A weaponized proof-of-concept (PoC) exploit framework dubbed “cPanelSniper” has been publicly released for CVE-2026-41940, a maximum-severity authentication bypass in cPanel & WHM that has already led to the compromise of tens of thousands of servers worldwide with attack activity traced as far back as late February 2026.
CVE-2026-41940 is a serious flaw that happens before authentication. It comes from how cPanel’s Session.pm module deals with HTTP Authorization headers when you log in.
The flaw has a CVSS score of 9.8 (Critical) and it affects all cPanel & WHM versions after 11.40, as well as WP Squared (WordPress Squared) v136.1.7. cPanel announced the issue on April 28, 2026, and released urgent patches on that day, but people were already trying to exploit it.
cPanelSniper: Four-Stage Exploit Chain
cPanelSniper is a tool that automates attacks in four steps, released on GitHub by a security expert named Mitsec (@ynsmroztas).

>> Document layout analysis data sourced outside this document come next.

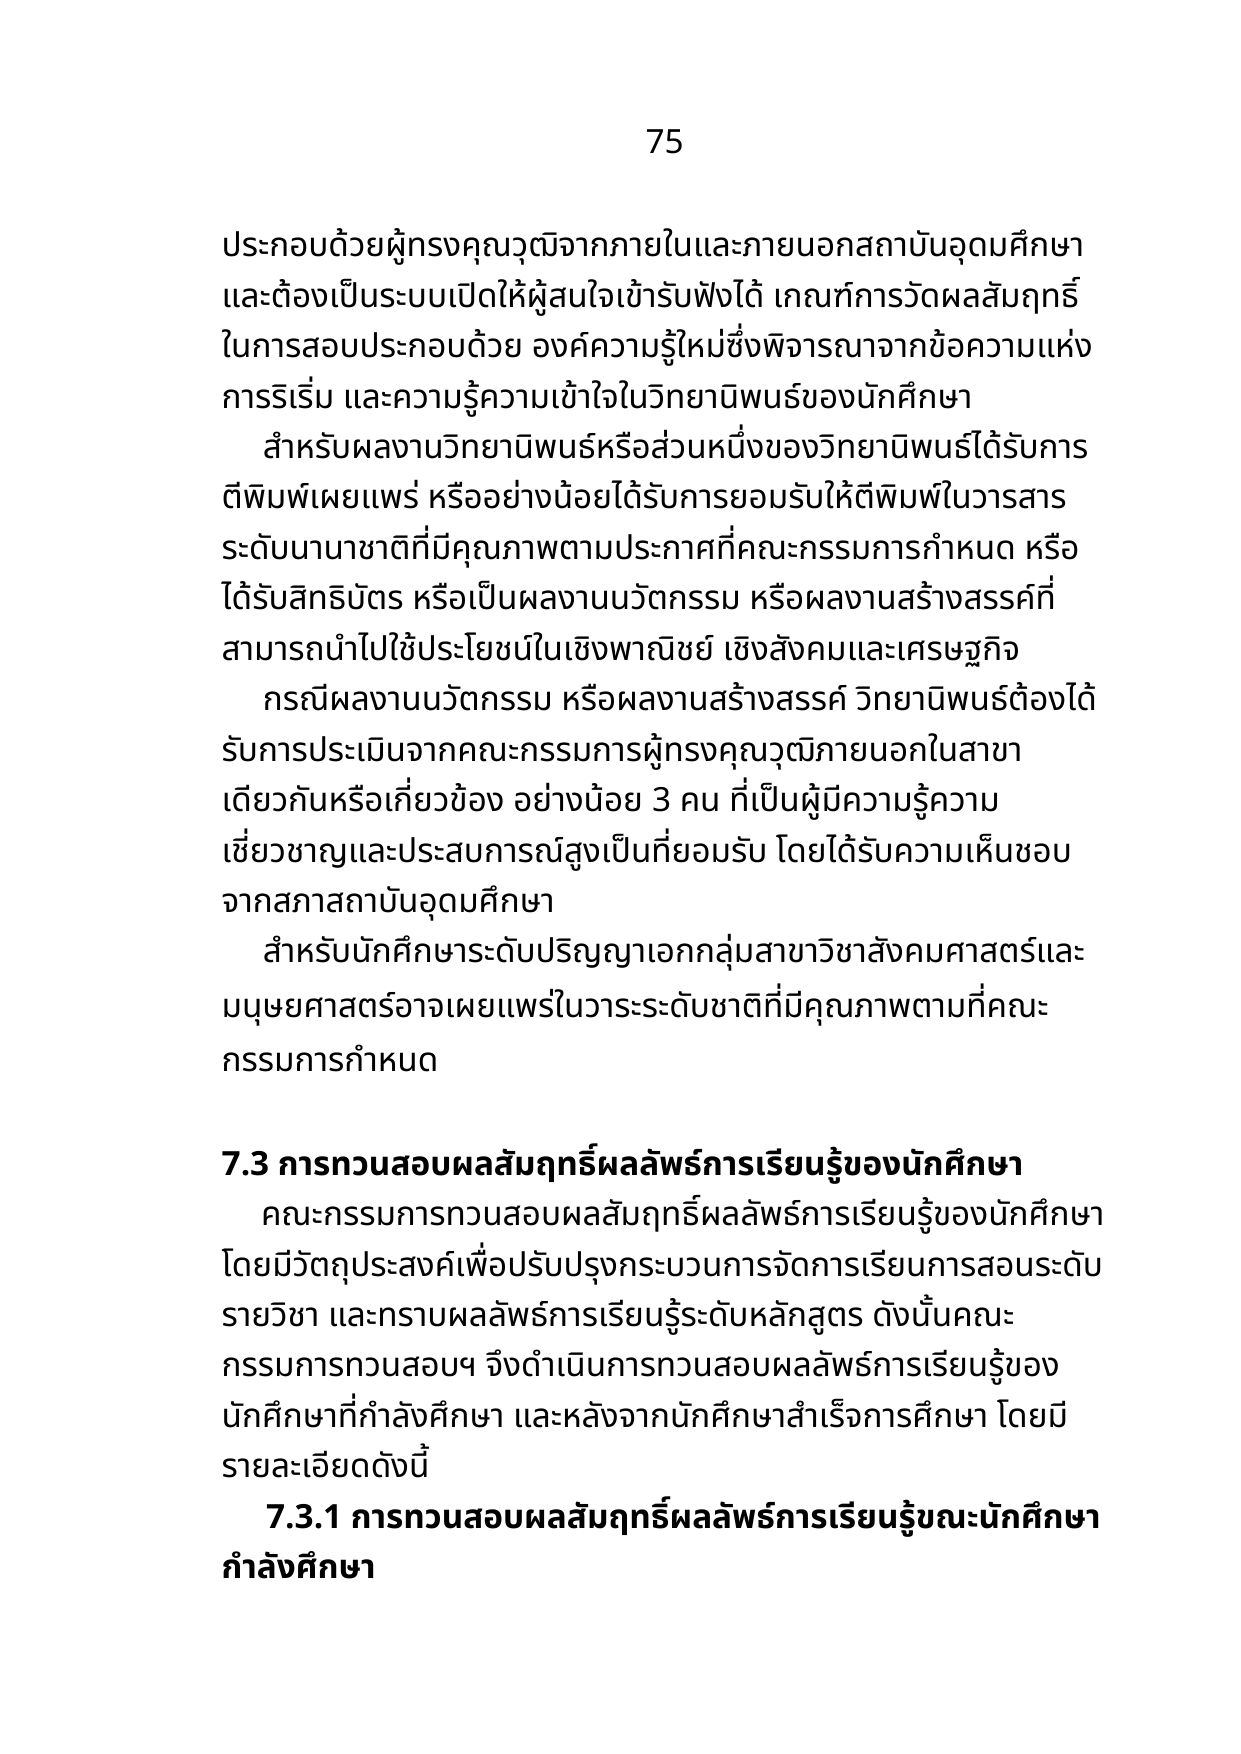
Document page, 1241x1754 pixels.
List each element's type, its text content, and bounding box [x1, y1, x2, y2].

text 7.3.1 การทวนสอบผลสัมฤทธิ์ผลลัพธ์การเรียนรู้ขณะนักศึกษากำลังศึกษา [221, 1493, 1107, 1594]
text คณะกรรมการทวนสอบผลสัมฤทธิ์ผลลัพธ์การเรียนรู้ของนักศึกษา โดยมีวัตถุประสงค์เพื่อปรับปรุงกระบวนการจัดการเรียนการสอนระดับรายวิชา และทราบผลลัพธ์การเรียนรู้ระดับหลักสูตร ดังนั้นคณะกรรมการทวนสอบฯ จึงดำเนินการทวนสอบผลลัพธ์การเรียนรู้ของนักศึกษาที่กำลังศึกษา และหลังจากนักศึกษาสำเร็จการศึกษา โดยมีรายละเอียดดังนี้ [221, 1190, 1107, 1493]
text สำหรับนักศึกษาระดับปริญญาเอกกลุ่มสาขาวิชาสังคมศาสตร์และมนุษยศาสตร์อาจเผยแพร่ในวาระระดับชาติที่มีคุณภาพตามที่คณะกรรมการกำหนด [221, 927, 1107, 1087]
text กรณีผลงานนวัตกรรม หรือผลงานสร้างสรรค์ วิทยานิพนธ์ต้องได้รับการประเมินจากคณะกรรมการผู้ทรงคุณวุฒิภายนอกในสาขาเดียวกันหรือเกี่ยวข้อง อย่างน้อย 3 คน ที่เป็นผู้มีความรู้ความเชี่ยวชาญและประสบการณ์สูงเป็นที่ยอมรับ โดยได้รับความเห็นชอบจากสภาสถาบันอุดมศึกษา [221, 675, 1107, 927]
text สำหรับผลงานวิทยานิพนธ์หรือส่วนหนึ่งของวิทยานิพนธ์ได้รับการตีพิมพ์เผยแพร่ หรืออย่างน้อยได้รับการยอมรับให้ตีพิมพ์ในวารสารระดับนานาชาติที่มีคุณภาพตามประกาศที่คณะกรรมการกำหนด หรือได้รับสิทธิบัตร หรือเป็นผลงานนวัตกรรม หรือผลงานสร้างสรรค์ที่สามารถนำไปใช้ประโยชน์ในเชิงพาณิชย์ เชิงสังคมและเศรษฐกิจ [221, 423, 1107, 675]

Stage 1: Mints a pre-auth WHM session using intentionally invalid credentials, obtaining a whostmgrsession cookie
Stage 2: Injects CRLF payload via a crafted Authorization: Basic header, causing cpsrvd to write poisoned session fields to disk
Stage 3: Triggers the internal do_token_denied gadget via /scripts2/listaccts, flushing raw session data into the cache and activating the injected fields
Stage 4: Verifies full WHM root access by querying /json-api/version, returning HTTP 200 and confirming a “PWNED” state
The tool doesn’t need any extra software; it only uses built-in Python 3.8+ libraries. It can scan many accounts at once, work with tools like Subfinder and Shodan, allow interactive access to WHM, and perform actions after gaining access, like running commands, listing accounts, and creating hidden admin accounts.
The Shadowserver Foundation said on April 30, 2026, that they saw 44,000 different IP addresses looking for targets, using exploits, or doing brute-force attacks on their honeypot sensors.
Exploitation started as early as February 23, 2026, showing that attackers used this zero-day about two months before a fix was available. The results of this include ransomware attacks, changes to websites, and recruiting for botnets.
The number of exposed systems is worrying: about 650,000 cPanel/WHM instances are visible on the internet, and around 1.5 million possibly vulnerable ones were found using Shodan.
Mitigations
cPanel rolled out emergency patches across all active branches:
| Branch | Vulnerable ≤ | Patched Version |
|---|---|---|
| 110.x | 11.110.0.96 | 11.110.0.97 |
| 118.x | 11.118.0.62 | 11.118.0.63 |
| 126.x | 11.126.0.53 | 11.126.0.54 |
| 132.x | 11.132.0.28 | 11.132.0.29 |
| 134.x | 11.134.0.19 | 11.134.0.20 |
| 136.x | 11.136.0.4 | 11.136.0.5 |
Administrators should quickly update using /scripts/upcp –force, restart the cpsrvd and cpdavd services, and block incoming traffic on cPanel ports 2083, 2087, 2095, and 2096 at the firewall.